**CONSIGNA**
Por favor, reproduce sin cambios las líneas de los registros que van desde el comienzo hasta la línea que contiene "What is the greatest value displayed?", ambas incluidas.

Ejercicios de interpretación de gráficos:
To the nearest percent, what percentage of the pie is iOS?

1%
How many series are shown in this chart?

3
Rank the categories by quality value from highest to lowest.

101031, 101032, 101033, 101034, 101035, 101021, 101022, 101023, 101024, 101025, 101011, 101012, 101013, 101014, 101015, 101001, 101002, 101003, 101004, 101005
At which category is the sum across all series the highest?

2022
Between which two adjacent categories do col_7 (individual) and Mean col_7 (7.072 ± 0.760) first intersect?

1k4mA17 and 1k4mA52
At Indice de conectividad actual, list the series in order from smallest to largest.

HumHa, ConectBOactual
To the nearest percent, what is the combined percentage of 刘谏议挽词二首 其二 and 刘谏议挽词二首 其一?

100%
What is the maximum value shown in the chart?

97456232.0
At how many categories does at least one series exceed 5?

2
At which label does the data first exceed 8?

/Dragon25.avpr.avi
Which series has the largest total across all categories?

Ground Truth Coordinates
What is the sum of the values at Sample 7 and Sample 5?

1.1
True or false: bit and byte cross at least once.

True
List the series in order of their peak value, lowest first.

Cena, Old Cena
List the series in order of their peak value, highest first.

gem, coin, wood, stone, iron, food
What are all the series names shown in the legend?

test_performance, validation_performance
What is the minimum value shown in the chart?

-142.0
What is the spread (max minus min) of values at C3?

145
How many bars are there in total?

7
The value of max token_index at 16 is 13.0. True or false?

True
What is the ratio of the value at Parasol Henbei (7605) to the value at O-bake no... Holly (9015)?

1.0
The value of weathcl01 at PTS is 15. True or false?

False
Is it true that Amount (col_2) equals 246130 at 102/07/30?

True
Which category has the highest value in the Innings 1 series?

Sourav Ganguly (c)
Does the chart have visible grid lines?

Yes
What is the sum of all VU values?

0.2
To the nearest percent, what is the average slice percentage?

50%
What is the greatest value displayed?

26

**SOLUCIÓN**
To the nearest percent, what percentage of the pie is iOS?

1%
How many series are shown in this chart?

3
Rank the categories by quality value from highest to lowest.

101031, 101032, 101033, 101034, 101035, 101021, 101022, 101023, 101024, 101025, 101011, 101012, 101013, 101014, 101015, 101001, 101002, 101003, 101004, 101005
At which category is the sum across all series the highest?

2022
Between which two adjacent categories do col_7 (individual) and Mean col_7 (7.072 ± 0.760) first intersect?

1k4mA17 and 1k4mA52
At Indice de conectividad actual, list the series in order from smallest to largest.

HumHa, ConectBOactual
To the nearest percent, what is the combined percentage of 刘谏议挽词二首 其二 and 刘谏议挽词二首 其一?

100%
What is the maximum value shown in the chart?

97456232.0
At how many categories does at least one series exceed 5?

2
At which label does the data first exceed 8?

/Dragon25.avpr.avi
Which series has the largest total across all categories?

Ground Truth Coordinates
What is the sum of the values at Sample 7 and Sample 5?

1.1
True or false: bit and byte cross at least once.

True
List the series in order of their peak value, lowest first.

Cena, Old Cena
List the series in order of their peak value, highest first.

gem, coin, wood, stone, iron, food
What are all the series names shown in the legend?

test_performance, validation_performance
What is the minimum value shown in the chart?

-142.0
What is the spread (max minus min) of values at C3?

145
How many bars are there in total?

7
The value of max token_index at 16 is 13.0. True or false?

True
What is the ratio of the value at Parasol Henbei (7605) to the value at O-bake no... Holly (9015)?

1.0
The value of weathcl01 at PTS is 15. True or false?

False
Is it true that Amount (col_2) equals 246130 at 102/07/30?

True
Which category has the highest value in the Innings 1 series?

Sourav Ganguly (c)
Does the chart have visible grid lines?

Yes
What is the sum of all VU values?

0.2
To the nearest percent, what is the average slice percentage?

50%
What is the greatest value displayed?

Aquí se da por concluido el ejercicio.